Hey – yeah you – with the physiognomy that weakly resembles a face! You’re a freeloader (unless you’re one of two exalted wonder-people. This is the fund drive episode. So yeah. And chocolate. So yeah. Thanks.
There once was a man named spitty, Who found his name to be shitty
There was a fellow my friend and I used to call spitboy. Why?
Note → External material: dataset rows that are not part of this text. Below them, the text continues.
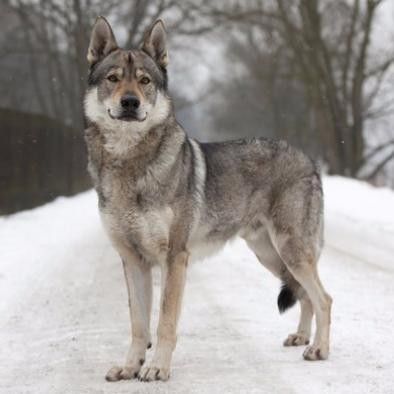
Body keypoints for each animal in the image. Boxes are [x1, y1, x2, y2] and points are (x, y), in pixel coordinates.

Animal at [84, 16, 332, 382]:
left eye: (144, 81)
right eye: (113, 78)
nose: (130, 102)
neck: (130, 164)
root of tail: (309, 160)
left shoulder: (174, 258)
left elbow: (165, 323)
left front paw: (157, 368)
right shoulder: (132, 260)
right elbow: (138, 325)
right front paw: (130, 367)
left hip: (291, 252)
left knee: (324, 298)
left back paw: (319, 350)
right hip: (272, 257)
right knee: (306, 296)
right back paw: (301, 338)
Well, I won’t go into it but he disliked that moniker in the extreme.
Wait a second – did I forget to include a post from last week too? Wait… Oh okay no I didn’t. This is from a new set we did a couple weeks ago. Fortunate! If I ever forget like I did a few weeks back to not do an episode upload and leave you all in the lurch, forgive me. But who are you all? Anyone? Anyone at all?
IT IS YOUR TIME TO DO OUR DIRTY WORK. I’m activating you all. Tell people about the show. Force feed people the show. It is your duty as fans. To do anything else would sadden us, and as your corporate overlords, tis the way of things. Nowm enjoy some tasting.
Episode 80: Broken Hershey’s
Well, this is a special occasion. Ten years after our first conflagration in the physical universe, outside the confines of the full duplex telecommunications stream you people call the telephone, we come together to tell of the mysterious juxtaposition of fruit and nut and the feet you can eat. Cheers.
Pretend chocolate that isn’t really chocolate and something that just doesn’t work. What’s sad is that the not chocolate gets our nod of approval and the actual chocolate doesn’t. These are troubling times, but you can rest assured we will protect you, nurture you, and coddle your little snowflake souls when selecting a confection is just too difficult of a task for you. You’re welcome.